(Collected data)

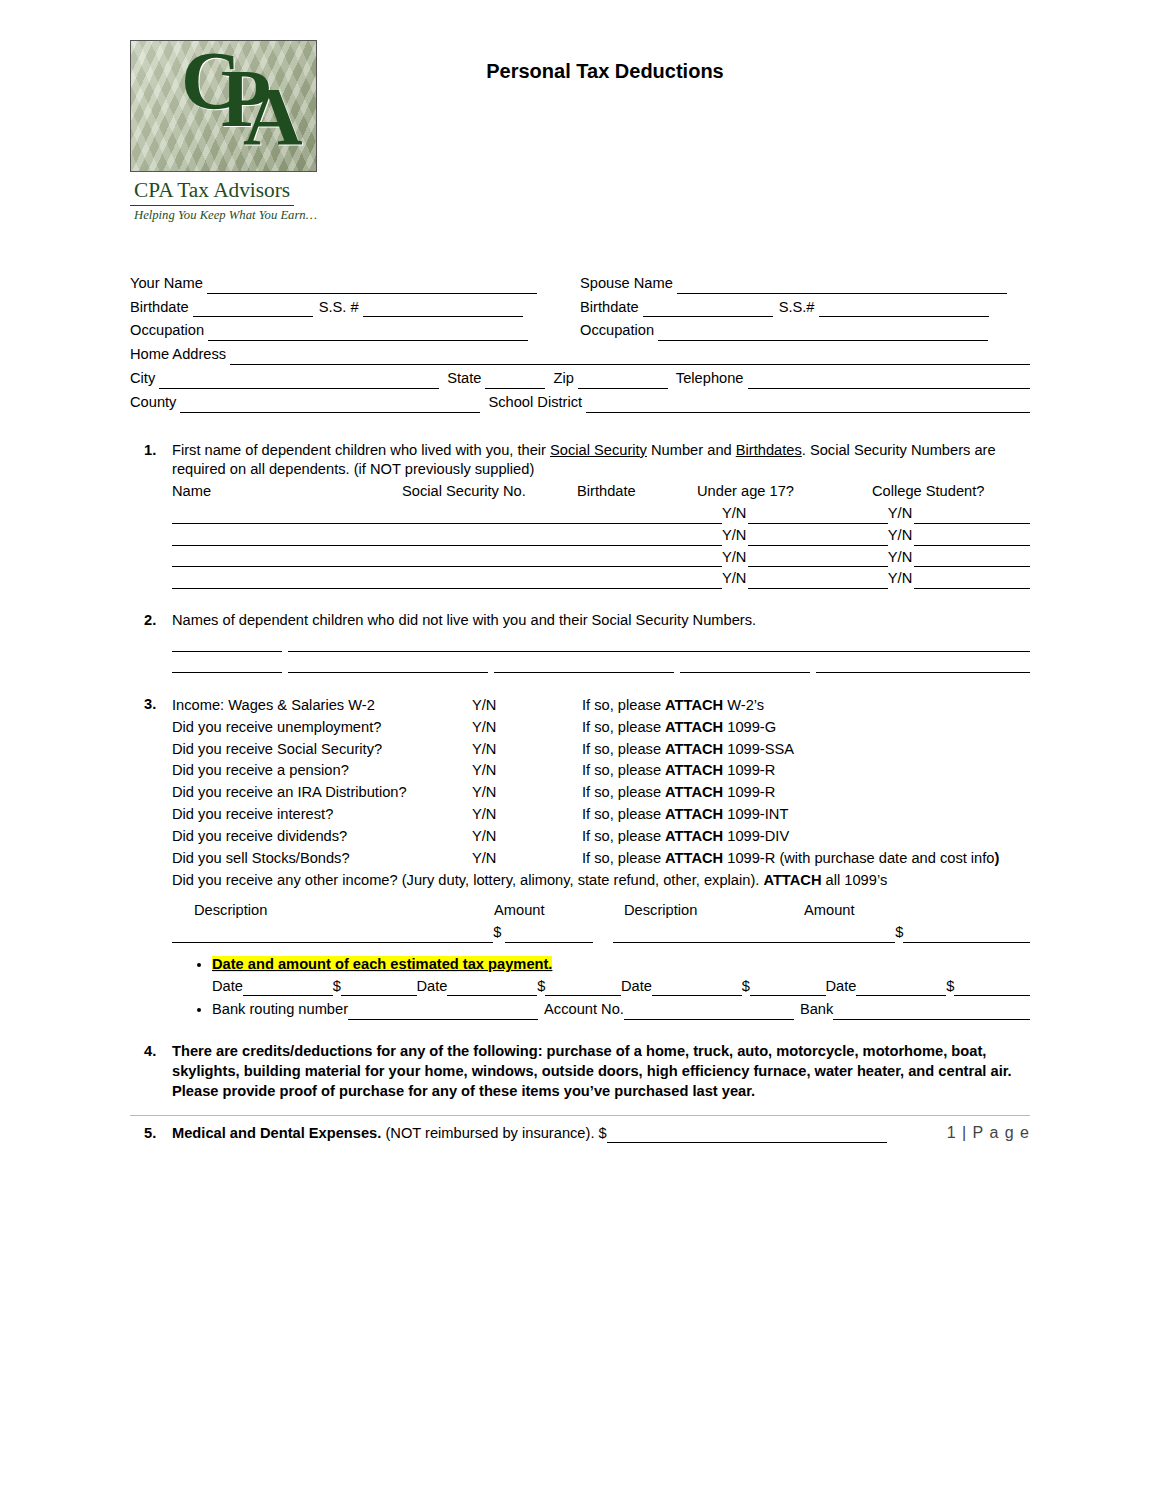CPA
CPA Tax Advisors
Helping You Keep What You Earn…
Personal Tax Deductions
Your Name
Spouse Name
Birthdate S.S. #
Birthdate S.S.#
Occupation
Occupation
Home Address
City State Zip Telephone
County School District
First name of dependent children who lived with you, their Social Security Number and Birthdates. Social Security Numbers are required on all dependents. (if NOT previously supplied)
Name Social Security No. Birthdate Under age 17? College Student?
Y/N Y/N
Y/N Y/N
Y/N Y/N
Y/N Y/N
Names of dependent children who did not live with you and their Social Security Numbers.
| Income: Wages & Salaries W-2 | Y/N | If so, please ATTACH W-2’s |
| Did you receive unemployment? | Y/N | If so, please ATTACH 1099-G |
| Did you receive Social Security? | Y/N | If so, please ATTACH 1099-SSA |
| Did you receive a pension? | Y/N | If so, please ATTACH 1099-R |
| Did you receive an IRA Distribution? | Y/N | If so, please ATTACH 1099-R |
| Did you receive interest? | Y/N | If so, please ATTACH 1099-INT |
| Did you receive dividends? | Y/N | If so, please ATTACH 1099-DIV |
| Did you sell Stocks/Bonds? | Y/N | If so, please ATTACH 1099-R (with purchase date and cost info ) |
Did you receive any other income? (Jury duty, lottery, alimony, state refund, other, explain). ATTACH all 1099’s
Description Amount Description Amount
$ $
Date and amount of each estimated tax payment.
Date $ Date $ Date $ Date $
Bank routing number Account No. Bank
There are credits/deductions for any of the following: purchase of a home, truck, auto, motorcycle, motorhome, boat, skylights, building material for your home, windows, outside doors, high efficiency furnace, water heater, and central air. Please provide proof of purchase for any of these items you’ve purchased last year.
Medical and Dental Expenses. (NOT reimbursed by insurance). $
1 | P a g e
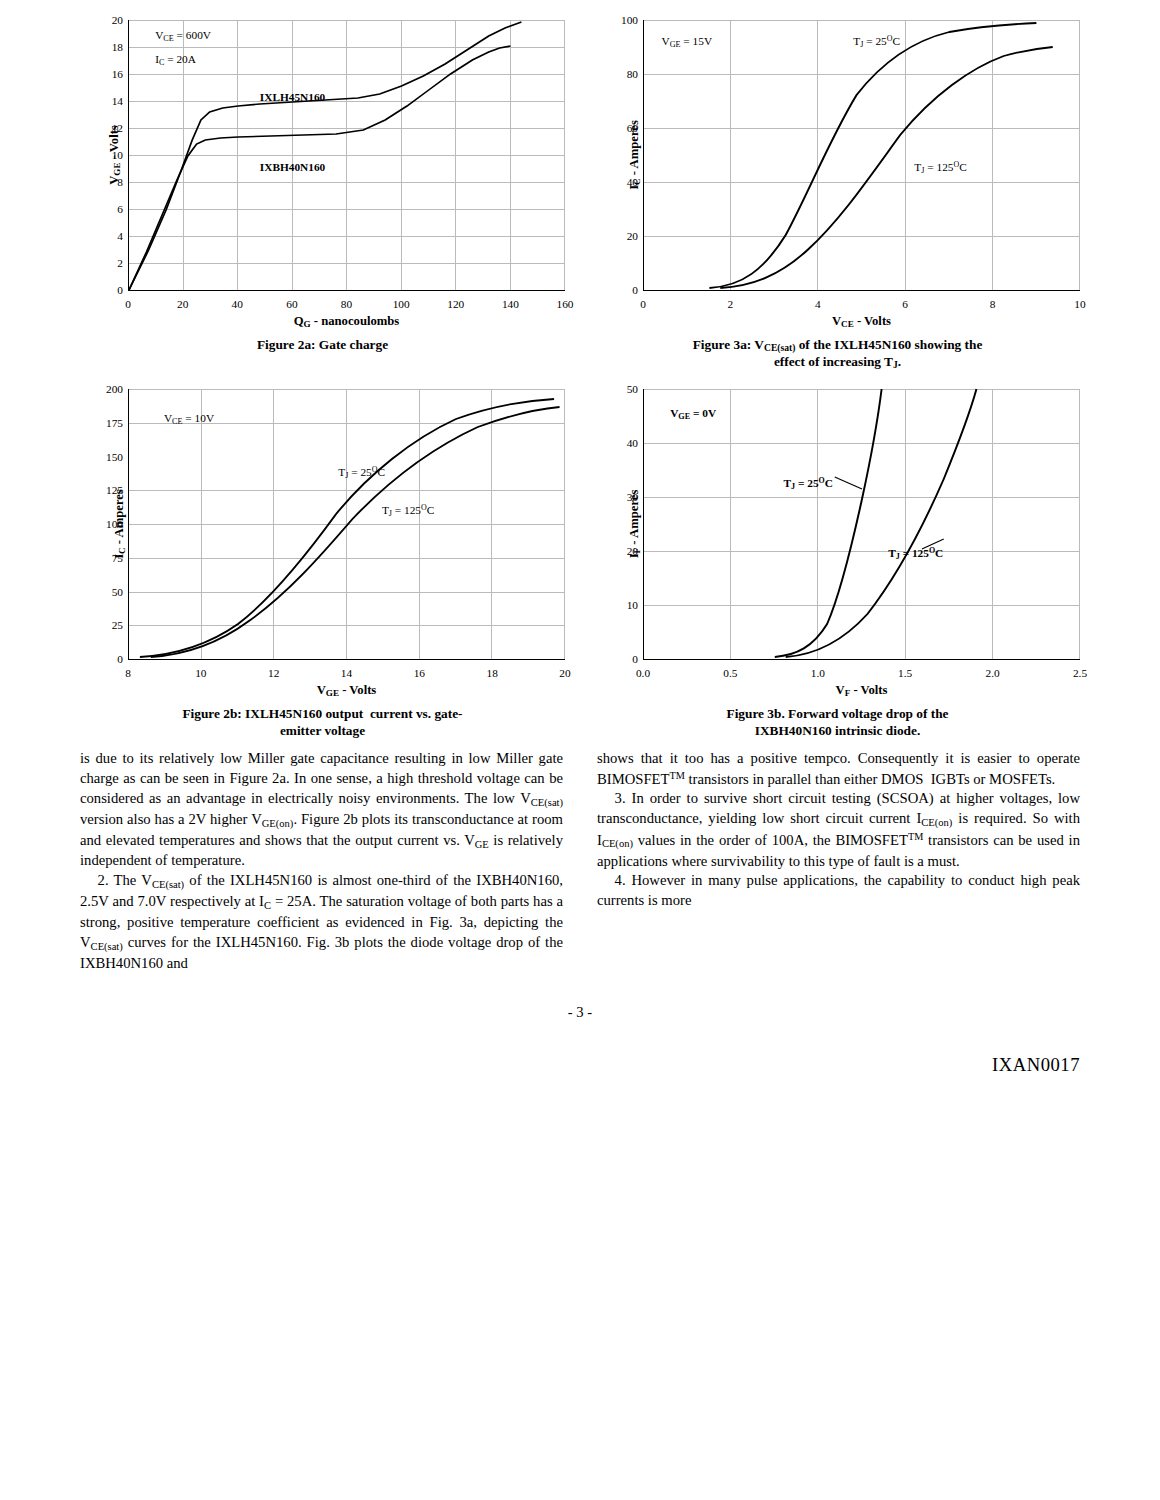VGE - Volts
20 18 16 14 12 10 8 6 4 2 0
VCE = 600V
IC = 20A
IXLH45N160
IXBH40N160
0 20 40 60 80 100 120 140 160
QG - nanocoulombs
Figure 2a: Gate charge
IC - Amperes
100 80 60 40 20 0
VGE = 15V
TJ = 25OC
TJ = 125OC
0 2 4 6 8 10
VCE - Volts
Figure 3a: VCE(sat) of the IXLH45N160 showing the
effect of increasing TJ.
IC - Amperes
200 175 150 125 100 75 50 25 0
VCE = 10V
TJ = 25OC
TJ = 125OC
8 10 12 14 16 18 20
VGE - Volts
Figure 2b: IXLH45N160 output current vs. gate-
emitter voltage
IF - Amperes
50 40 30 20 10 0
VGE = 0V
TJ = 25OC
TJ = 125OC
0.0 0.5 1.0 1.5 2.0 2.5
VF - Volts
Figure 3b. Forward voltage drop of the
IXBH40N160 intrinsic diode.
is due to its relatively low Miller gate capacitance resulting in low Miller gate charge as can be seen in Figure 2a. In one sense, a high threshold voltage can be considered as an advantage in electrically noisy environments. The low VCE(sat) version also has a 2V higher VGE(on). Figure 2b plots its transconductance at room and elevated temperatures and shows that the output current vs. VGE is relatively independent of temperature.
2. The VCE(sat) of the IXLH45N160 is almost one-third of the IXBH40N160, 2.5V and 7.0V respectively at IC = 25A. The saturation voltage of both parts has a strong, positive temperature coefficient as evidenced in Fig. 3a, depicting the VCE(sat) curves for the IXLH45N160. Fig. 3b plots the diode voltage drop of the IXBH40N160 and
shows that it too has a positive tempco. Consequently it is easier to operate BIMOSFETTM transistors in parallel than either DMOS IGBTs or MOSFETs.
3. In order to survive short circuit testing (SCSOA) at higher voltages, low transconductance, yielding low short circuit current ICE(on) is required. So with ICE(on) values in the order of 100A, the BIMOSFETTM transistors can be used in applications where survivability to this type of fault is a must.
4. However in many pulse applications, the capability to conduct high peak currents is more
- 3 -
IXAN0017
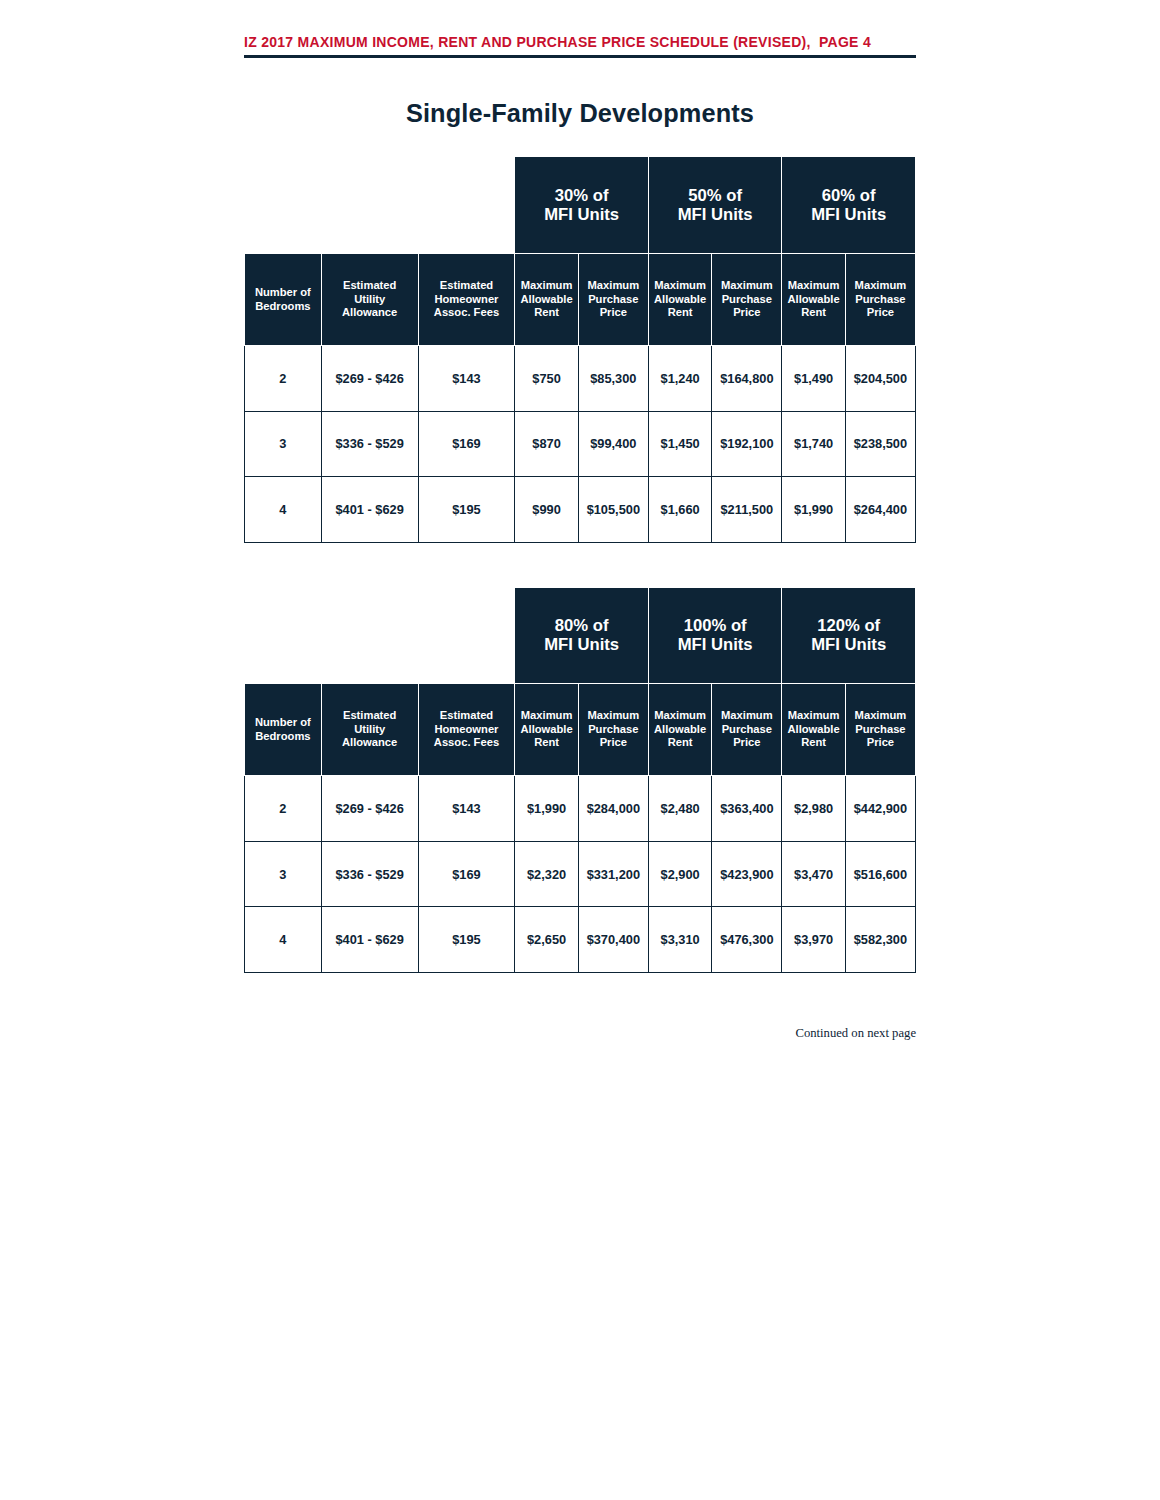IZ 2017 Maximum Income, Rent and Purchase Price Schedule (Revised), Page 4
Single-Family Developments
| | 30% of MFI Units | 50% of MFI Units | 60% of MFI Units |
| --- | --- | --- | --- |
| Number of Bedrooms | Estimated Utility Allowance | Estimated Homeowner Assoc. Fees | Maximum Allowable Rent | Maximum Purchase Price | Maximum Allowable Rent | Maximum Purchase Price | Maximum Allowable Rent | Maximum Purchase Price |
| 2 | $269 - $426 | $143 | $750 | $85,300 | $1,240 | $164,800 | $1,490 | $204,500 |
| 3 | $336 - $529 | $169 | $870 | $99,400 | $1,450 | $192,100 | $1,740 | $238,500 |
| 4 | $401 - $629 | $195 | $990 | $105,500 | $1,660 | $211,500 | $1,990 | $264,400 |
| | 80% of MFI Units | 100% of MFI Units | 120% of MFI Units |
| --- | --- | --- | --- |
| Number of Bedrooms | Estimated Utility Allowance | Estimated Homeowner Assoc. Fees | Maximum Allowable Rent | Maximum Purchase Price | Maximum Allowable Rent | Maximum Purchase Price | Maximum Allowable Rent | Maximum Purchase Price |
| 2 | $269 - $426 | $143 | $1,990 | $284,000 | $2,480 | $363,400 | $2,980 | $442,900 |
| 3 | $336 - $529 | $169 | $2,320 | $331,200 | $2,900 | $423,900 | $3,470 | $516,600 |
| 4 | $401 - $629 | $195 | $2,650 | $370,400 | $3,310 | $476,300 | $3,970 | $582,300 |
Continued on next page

# WHAT IS EXPECTED
Set down the entries again without change. Leave the pictures out.

# TASK ANSWER
CPA
CPA Tax Advisors
Helping You Keep What You Earn…
Personal Tax Deductions
Your Name
Spouse Name
Birthdate S.S. #
Birthdate S.S.#
Occupation
Occupation
Home Address
City State Zip Telephone
County School District
First name of dependent children who lived with you, their Social Security Number and Birthdates. Social Security Numbers are required on all dependents. (if NOT previously supplied)
Name Social Security No. Birthdate Under age 17? College Student?
Y/N Y/N
Y/N Y/N
Y/N Y/N
Y/N Y/N
Names of dependent children who did not live with you and their Social Security Numbers.
| Income: Wages & Salaries W-2 | Y/N | If so, please ATTACH W-2’s |
| Did you receive unemployment? | Y/N | If so, please ATTACH 1099-G |
| Did you receive Social Security? | Y/N | If so, please ATTACH 1099-SSA |
| Did you receive a pension? | Y/N | If so, please ATTACH 1099-R |
| Did you receive an IRA Distribution? | Y/N | If so, please ATTACH 1099-R |
| Did you receive interest? | Y/N | If so, please ATTACH 1099-INT |
| Did you receive dividends? | Y/N | If so, please ATTACH 1099-DIV |
| Did you sell Stocks/Bonds? | Y/N | If so, please ATTACH 1099-R (with purchase date and cost info ) |
Did you receive any other income? (Jury duty, lottery, alimony, state refund, other, explain). ATTACH all 1099’s
Description Amount Description Amount
$ $
Date and amount of each estimated tax payment.
Date $ Date $ Date $ Date $
Bank routing number Account No. Bank
There are credits/deductions for any of the following: purchase of a home, truck, auto, motorcycle, motorhome, boat, skylights, building material for your home, windows, outside doors, high efficiency furnace, water heater, and central air. Please provide proof of purchase for any of these items you’ve purchased last year.
Medical and Dental Expenses. (NOT reimbursed by insurance). $
1 | P a g e
VGE - Volts
20 18 16 14 12 10 8 6 4 2 0
VCE = 600V
IC = 20A
IXLH45N160
IXBH40N160
0 20 40 60 80 100 120 140 160
QG - nanocoulombs
Figure 2a: Gate charge
IC - Amperes
100 80 60 40 20 0
VGE = 15V
TJ = 25OC
TJ = 125OC
0 2 4 6 8 10
VCE - Volts
Figure 3a: VCE(sat) of the IXLH45N160 showing the
effect of increasing TJ.
IC - Amperes
200 175 150 125 100 75 50 25 0
VCE = 10V
TJ = 25OC
TJ = 125OC
8 10 12 14 16 18 20
VGE - Volts
Figure 2b: IXLH45N160 output current vs. gate-
emitter voltage
IF - Amperes
50 40 30 20 10 0
VGE = 0V
TJ = 25OC
TJ = 125OC
0.0 0.5 1.0 1.5 2.0 2.5
VF - Volts
Figure 3b. Forward voltage drop of the
IXBH40N160 intrinsic diode.
is due to its relatively low Miller gate capacitance resulting in low Miller gate charge as can be seen in Figure 2a. In one sense, a high threshold voltage can be considered as an advantage in electrically noisy environments. The low VCE(sat) version also has a 2V higher VGE(on). Figure 2b plots its transconductance at room and elevated temperatures and shows that the output current vs. VGE is relatively independent of temperature.
2. The VCE(sat) of the IXLH45N160 is almost one-third of the IXBH40N160, 2.5V and 7.0V respectively at IC = 25A. The saturation voltage of both parts has a strong, positive temperature coefficient as evidenced in Fig. 3a, depicting the VCE(sat) curves for the IXLH45N160. Fig. 3b plots the diode voltage drop of the IXBH40N160 and
shows that it too has a positive tempco. Consequently it is easier to operate BIMOSFETTM transistors in parallel than either DMOS IGBTs or MOSFETs.
3. In order to survive short circuit testing (SCSOA) at higher voltages, low transconductance, yielding low short circuit current ICE(on) is required. So with ICE(on) values in the order of 100A, the BIMOSFETTM transistors can be used in applications where survivability to this type of fault is a must.
4. However in many pulse applications, the capability to conduct high peak currents is more
- 3 -
IXAN0017
IZ 2017 Maximum Income, Rent and Purchase Price Schedule (Revised), Page 4
Single-Family Developments
| | 30% of MFI Units | 50% of MFI Units | 60% of MFI Units |
| --- | --- | --- | --- |
| Number of Bedrooms | Estimated Utility Allowance | Estimated Homeowner Assoc. Fees | Maximum Allowable Rent | Maximum Purchase Price | Maximum Allowable Rent | Maximum Purchase Price | Maximum Allowable Rent | Maximum Purchase Price |
| 2 | $269 - $426 | $143 | $750 | $85,300 | $1,240 | $164,800 | $1,490 | $204,500 |
| 3 | $336 - $529 | $169 | $870 | $99,400 | $1,450 | $192,100 | $1,740 | $238,500 |
| 4 | $401 - $629 | $195 | $990 | $105,500 | $1,660 | $211,500 | $1,990 | $264,400 |
| | 80% of MFI Units | 100% of MFI Units | 120% of MFI Units |
| --- | --- | --- | --- |
| Number of Bedrooms | Estimated Utility Allowance | Estimated Homeowner Assoc. Fees | Maximum Allowable Rent | Maximum Purchase Price | Maximum Allowable Rent | Maximum Purchase Price | Maximum Allowable Rent | Maximum Purchase Price |
| 2 | $269 - $426 | $143 | $1,990 | $284,000 | $2,480 | $363,400 | $2,980 | $442,900 |
| 3 | $336 - $529 | $169 | $2,320 | $331,200 | $2,900 | $423,900 | $3,470 | $516,600 |
| 4 | $401 - $629 | $195 | $2,650 | $370,400 | $3,310 | $476,300 | $3,970 | $582,300 |
Continued on next page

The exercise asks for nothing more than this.